• _WHAT YOU NEED TO DO_
Quote the blog post about menopause and HRT in full, word for word.

• _SOURCE DOCUMENT_
________________________________________

Written On: Thursday, Oct 27 2022

Let’s talk about menopause and HRT!

Woman walking hand in hand through countryside

I celebrate the fact that awareness of menopause and perimenopause is on the up. For far too long women have silently struggled with symptoms, and been expected to just carry on. But, I do think the conversation could be heading in a dangerous direction. In this blog I explain why, and what I’d like to see instead. 

No more putting up and shutting up

First for the good news. Menopause is no longer a dirty word, and perimenopause no longer quite the mystery it once was. The mystery is why this has taken until the 21st century and why we’re still not where we should be. 

Increasingly, there is a culture of awareness around menopause. Women don’t have to pretend it’s not happening. This is a good thing: the more we can prepare for the perimenopausal years and not be quite so blindsided when any number of symptoms hit. And, really, perimenopause does encompass the full package: from dry eyes, digestive problems and incontinence to depression, joint pain and UTIs, you name it, perimenopause can bring it! It’s not just the famous hot flushes (though they’re no joke either). And it’s different for everyone.

________________________________________

• _RECORDED INFORMATION_
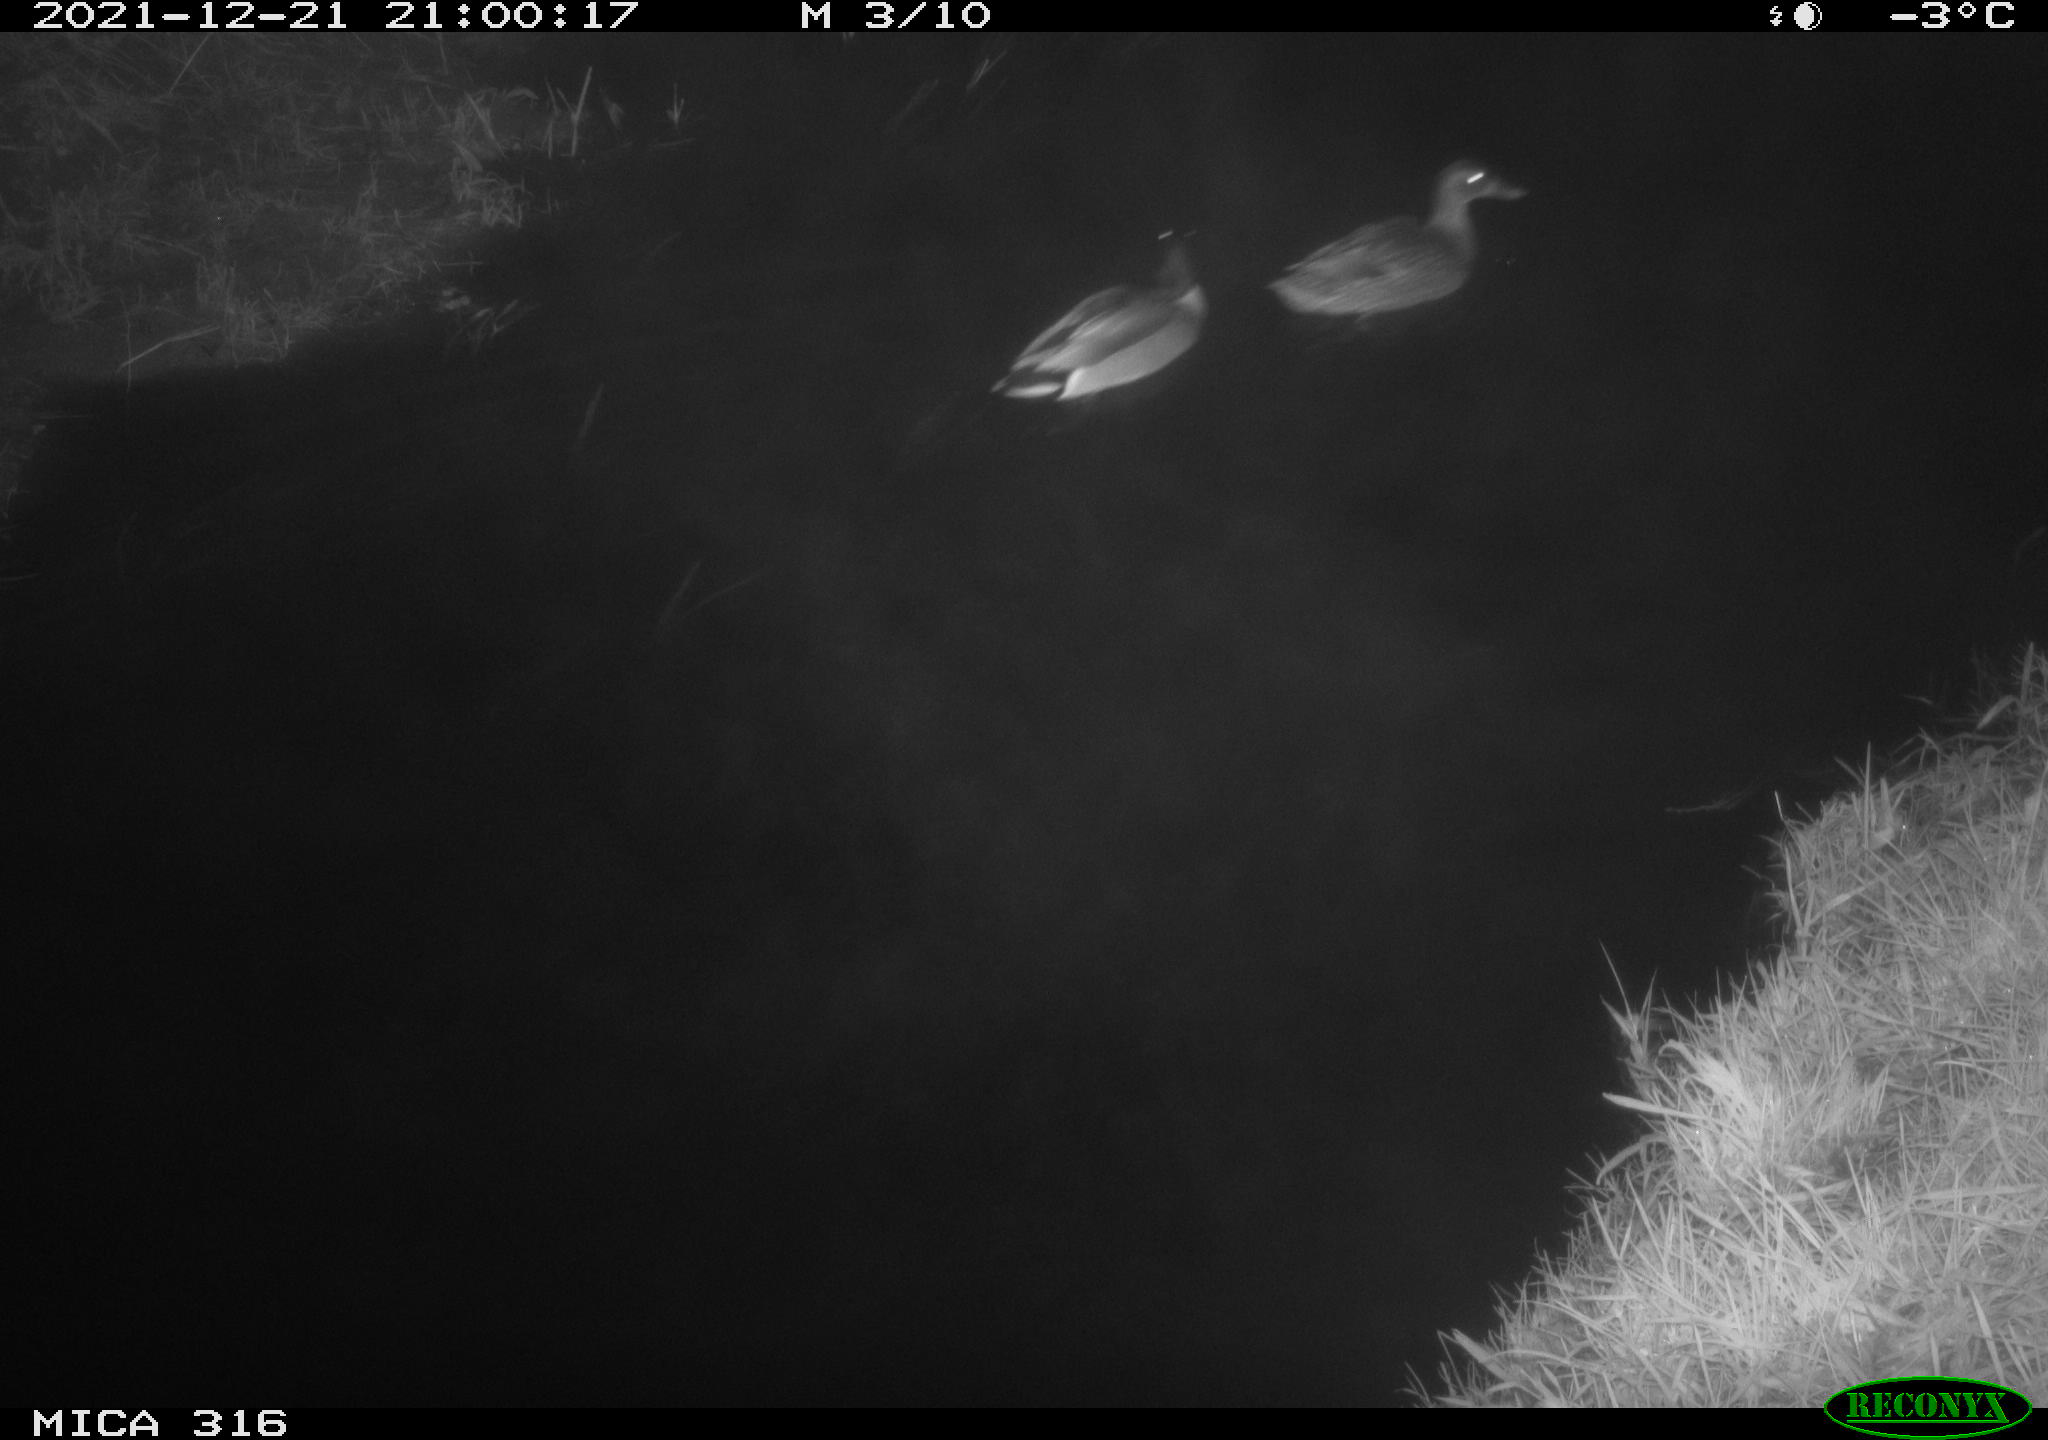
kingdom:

________________________________________

• _RESULT_
Written On: Thursday, Oct 27 2022

Let’s talk about menopause and HRT!

Woman walking hand in hand through countryside

I celebrate the fact that awareness of menopause and perimenopause is on the up. For far too long women have silently struggled with symptoms, and been expected to just carry on. But, I do think the conversation could be heading in a dangerous direction. In this blog I explain why, and what I’d like to see instead. 

No more putting up and shutting up

First for the good news. Menopause is no longer a dirty word, and perimenopause no longer quite the mystery it once was. The mystery is why this has taken until the 21st century and why we’re still not where we should be. 

Increasingly, there is a culture of awareness around menopause. Women don’t have to pretend it’s not happening. This is a good thing: the more we can prepare for the perimenopausal years and not be quite so blindsided when any number of symptoms hit. And, really, perimenopause does encompass the full package: from dry eyes, digestive problems and incontinence to depression, joint pain and UTIs, you name it, perimenopause can bring it! It’s not just the famous hot flushes (though they’re no joke either). And it’s different for everyone.